22,50€
In stock
Although Berlin-based musical seekers Jules Reidy and Sam Dunscombe are friends who’ve worked together in numerous contexts over the last decade or so, Edge Games is their first, long overdue collaborative album. Over two expansive, mind-bending excursions the former’s microtonal guitar lines are woven into a gorgeously unstable mass of synthesis, field recordings, and clarinet produced by the latter, but it’s important to note that the recording process was deeply collaborative, with a rigorous yet generous back-and-forth between the duo’s sympathetic aesthetic tendencies. As Dunscombe earnestly jokes, “Think of it as being written by Jam Dundy, a synthetic person who exists when our powers combine.”
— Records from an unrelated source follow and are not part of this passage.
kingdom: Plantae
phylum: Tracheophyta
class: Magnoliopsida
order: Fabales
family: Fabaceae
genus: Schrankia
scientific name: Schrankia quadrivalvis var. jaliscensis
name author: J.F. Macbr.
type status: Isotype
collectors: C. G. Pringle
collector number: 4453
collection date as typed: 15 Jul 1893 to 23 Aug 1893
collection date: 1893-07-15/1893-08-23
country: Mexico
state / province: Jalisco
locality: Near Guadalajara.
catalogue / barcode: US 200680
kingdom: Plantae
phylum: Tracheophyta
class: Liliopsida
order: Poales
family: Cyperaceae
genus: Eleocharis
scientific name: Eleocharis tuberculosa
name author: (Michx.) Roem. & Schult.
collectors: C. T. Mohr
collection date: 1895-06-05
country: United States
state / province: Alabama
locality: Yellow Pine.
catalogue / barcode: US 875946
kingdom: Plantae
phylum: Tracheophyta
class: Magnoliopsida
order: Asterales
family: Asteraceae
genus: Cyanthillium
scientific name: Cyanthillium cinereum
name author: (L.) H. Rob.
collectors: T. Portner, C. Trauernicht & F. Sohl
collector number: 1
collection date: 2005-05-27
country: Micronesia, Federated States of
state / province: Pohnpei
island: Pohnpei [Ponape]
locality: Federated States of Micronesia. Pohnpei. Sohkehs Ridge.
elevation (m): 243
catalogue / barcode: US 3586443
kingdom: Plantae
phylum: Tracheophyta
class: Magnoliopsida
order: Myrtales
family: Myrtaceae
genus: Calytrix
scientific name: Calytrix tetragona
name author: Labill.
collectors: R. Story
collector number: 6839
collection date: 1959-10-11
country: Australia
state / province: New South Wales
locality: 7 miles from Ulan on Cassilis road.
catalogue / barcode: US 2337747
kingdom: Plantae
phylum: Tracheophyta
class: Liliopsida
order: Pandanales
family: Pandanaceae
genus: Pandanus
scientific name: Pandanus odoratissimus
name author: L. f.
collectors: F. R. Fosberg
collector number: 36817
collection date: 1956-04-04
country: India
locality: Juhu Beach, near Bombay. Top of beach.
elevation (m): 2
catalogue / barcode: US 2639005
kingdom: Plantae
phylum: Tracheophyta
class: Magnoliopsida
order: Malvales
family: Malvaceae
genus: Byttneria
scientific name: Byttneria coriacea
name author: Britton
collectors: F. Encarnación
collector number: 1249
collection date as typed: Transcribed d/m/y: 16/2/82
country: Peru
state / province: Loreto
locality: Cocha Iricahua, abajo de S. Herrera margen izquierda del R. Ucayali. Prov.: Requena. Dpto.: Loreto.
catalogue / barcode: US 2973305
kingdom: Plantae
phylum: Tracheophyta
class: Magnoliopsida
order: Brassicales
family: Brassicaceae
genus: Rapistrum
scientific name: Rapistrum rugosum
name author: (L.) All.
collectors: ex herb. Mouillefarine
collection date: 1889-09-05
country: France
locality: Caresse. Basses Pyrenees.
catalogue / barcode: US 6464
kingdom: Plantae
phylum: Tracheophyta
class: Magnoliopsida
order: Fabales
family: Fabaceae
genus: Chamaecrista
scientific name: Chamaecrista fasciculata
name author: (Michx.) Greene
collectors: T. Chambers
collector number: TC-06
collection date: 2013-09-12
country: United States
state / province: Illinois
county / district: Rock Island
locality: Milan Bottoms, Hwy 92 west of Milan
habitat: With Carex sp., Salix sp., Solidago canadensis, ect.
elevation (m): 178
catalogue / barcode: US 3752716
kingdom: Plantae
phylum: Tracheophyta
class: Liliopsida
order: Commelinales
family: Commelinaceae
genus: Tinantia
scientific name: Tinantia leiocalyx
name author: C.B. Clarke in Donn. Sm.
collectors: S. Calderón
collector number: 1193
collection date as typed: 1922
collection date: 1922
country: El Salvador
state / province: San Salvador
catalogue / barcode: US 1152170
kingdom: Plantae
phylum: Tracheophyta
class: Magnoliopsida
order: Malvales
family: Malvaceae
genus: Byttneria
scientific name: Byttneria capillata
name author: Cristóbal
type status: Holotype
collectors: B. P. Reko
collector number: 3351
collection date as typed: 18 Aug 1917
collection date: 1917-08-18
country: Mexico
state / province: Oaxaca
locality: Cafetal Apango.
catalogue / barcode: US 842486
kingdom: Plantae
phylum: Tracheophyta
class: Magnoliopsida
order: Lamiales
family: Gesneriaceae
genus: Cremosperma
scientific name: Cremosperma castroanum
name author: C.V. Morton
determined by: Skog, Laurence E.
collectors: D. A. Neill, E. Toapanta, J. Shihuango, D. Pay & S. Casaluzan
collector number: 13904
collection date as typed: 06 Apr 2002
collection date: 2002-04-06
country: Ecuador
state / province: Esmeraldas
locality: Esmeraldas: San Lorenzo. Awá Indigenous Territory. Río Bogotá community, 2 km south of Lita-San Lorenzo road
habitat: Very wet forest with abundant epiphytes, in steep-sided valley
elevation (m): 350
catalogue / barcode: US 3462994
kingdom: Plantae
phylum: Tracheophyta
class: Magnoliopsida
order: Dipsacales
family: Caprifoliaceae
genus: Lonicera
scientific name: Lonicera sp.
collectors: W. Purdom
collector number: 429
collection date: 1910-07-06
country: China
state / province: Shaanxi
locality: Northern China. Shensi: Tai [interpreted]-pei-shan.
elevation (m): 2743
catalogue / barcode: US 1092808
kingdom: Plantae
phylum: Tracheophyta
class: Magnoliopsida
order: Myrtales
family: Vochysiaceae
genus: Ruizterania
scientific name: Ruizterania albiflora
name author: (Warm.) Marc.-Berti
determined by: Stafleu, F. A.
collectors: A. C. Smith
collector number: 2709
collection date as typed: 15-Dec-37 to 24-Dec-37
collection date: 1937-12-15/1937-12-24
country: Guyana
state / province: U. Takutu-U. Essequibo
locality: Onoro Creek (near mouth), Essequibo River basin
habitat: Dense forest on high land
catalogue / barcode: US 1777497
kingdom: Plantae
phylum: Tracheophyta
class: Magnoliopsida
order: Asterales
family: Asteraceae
In recent years Dunscombe has pursued an adaptation of what she calls a “post-Romanian-spectralist idea of ‘Mass Plasma Synthesis,’” building a thick morass of churning sound from literally thousands of clustered sine waves that creep around using a set of pitch relations, only to be deftly subverted. It’s one of the many ways the project illuminates the album title, creatively and playfully straddling and skirting different edges. This decision gives that crushing din a delicious instability, “a sort of uncanny valley between the linear and the cyclical (the sacred and the profane),” as Dunscombe says. Reidy, playing a custom-made guitar with adjustable frets built by Berlin instrument maker and designer Sukandar Kartardinata, embraces the illusory dichotomy between static and active in the dense electronic foundation with ornate microtonal lines that alternately float atop and burrow within the churning tumult.